## TASKS
A) Please retype the GCPN uptake methods passage between "The cytotoxicity of" and "with flow cytometry.", inclusive.
B) Extend the methods passage on GCPN uptake in SK-BR-3 cells, picking up after its last sentence.

## PROVIDED TEXT
2.4. Temperature effect on the uptake of GCPN in SK-BR-3 cells

SK-BR-3 cells were seeded in 12-well plates. After reaching 80% confluency, the cells were preincubated at the determined temperatures (37 °C, 20 °C, 4 °C) for 1 h. Then, the cells were treated with 100 μg/mL CPN or GCPN at 37 °C for 30 min, respectively. After the incubation, the cells were washed with cold PBS and collected by trypsin. The cells were further rinsed and the intracellular fluorescence intensity was measured by flow cytometry (FACS Canto II, BD Biosciences, San Jose, CA, USA).

2.5. Pharmacological inhibition study of endocytosis mechanism of GCPN in SK-BR-3 cells

The cytotoxicity of various pharmacological inhibitors (Table 1) was tested by 3-(4,5-Dimethylthiazol-2-yl)-2,5-diphenyltetrazolium bromide (MTT) assay. Briefly, 5 × 103/well of SK-BR-3 cells were seeded in 96-well plate and treated with the inhibitors for 1 h at 37 °C. Then the cells were washed and treated with 100 μL of 0.5 mg/mL MTT at 37 °C for 4 h. The media was carefully removed and 100 μL DMSO was added. The absorption was measured at UV 570 nm by the microplate reader (CYTATION3, BioTek, USA) after 30 min incubation at 37 °C. To study the effect of the pharmacological inhibitors, 1 × 105/well cells were seeded in 12-well plates and incubated with the inhibitors at 37 °C for 0.5 h. Then the cells were treated with CPN or GCPN with the inhibitors for another 0.5 h. The intracellular fluorescence intensity was measured with flow cytometry.

## DATA TO EXAMINE

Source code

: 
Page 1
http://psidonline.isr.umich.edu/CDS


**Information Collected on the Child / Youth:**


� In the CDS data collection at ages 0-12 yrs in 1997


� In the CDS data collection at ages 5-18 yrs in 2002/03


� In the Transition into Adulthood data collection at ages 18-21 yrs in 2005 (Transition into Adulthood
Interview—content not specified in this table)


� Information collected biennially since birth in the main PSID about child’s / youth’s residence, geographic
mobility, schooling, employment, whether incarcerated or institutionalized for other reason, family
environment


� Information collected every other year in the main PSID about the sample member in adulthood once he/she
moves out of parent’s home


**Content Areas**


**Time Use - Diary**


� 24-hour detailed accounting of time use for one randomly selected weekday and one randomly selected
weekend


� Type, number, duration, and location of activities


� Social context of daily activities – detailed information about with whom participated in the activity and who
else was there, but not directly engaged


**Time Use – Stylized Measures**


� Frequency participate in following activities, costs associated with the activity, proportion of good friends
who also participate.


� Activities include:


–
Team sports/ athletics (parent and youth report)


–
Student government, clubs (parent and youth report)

## TASK ANSWERS
A)
The cytotoxicity of various pharmacological inhibitors (Table 1) was tested by 3-(4,5-Dimethylthiazol-2-yl)-2,5-diphenyltetrazolium bromide (MTT) assay. Briefly, 5 × 103/well of SK-BR-3 cells were seeded in 96-well plate and treated with the inhibitors for 1 h at 37 °C. Then the cells were washed and treated with 100 μL of 0.5 mg/mL MTT at 37 °C for 4 h. The media was carefully removed and 100 μL DMSO was added. The absorption was measured at UV 570 nm by the microplate reader (CYTATION3, BioTek, USA) after 30 min incubation at 37 °C. To study the effect of the pharmacological inhibitors, 1 × 105/well cells were seeded in 12-well plates and incubated with the inhibitors at 37 °C for 0.5 h. Then the cells were treated with CPN or GCPN with the inhibitors for another 0.5 h. The intracellular fluorescence intensity was measured with flow cytometry.

B)
Table 1.

Pharmacological inhibitors used in the endocytosis study of GCPN in SK-BR-3 cells.

Inhibitors Concentration Function
CPZ 30 μM Blocking clathrin-mediated endocytosis by inhibiting the adaptor AP2 and thus interfere the coated pit assembly (Wang et al., 2016).
MβCD 5 mM Blocking lipid raft-mediated endocytosis by depleting cholesterol (Valapala and Vishwanatha, 2011).
Genistein 100 μM Blocking caveolae-mediated endocytosis by inhibiting the Src kinase-dependent phosphorylation of caveolin-1 (Zhang et al., 2018).
EIPA 50 μM Blocking micropinocytosis by inhibiting Na+/H exchanger (Jayashankar and Edinger, 2020).
Dynasore 80 μg/mL A small GTPase inhibitor which inhibits dynamin and blocks the formation of pinched off vesicles (Macia et al., 2006).
CytD 0.5 μM Inducing actin depolymerization (Shoji et al., 2012).
Tannicacid 2 μM Affecting the fluidity and permeability of lipid bilayer membranes (Nagesh et al., 2020).
ZCL 278 50 μM Inhibiting Cdc42 by targeting Cdc42–intersectin interaction (Friesland et al., 2013).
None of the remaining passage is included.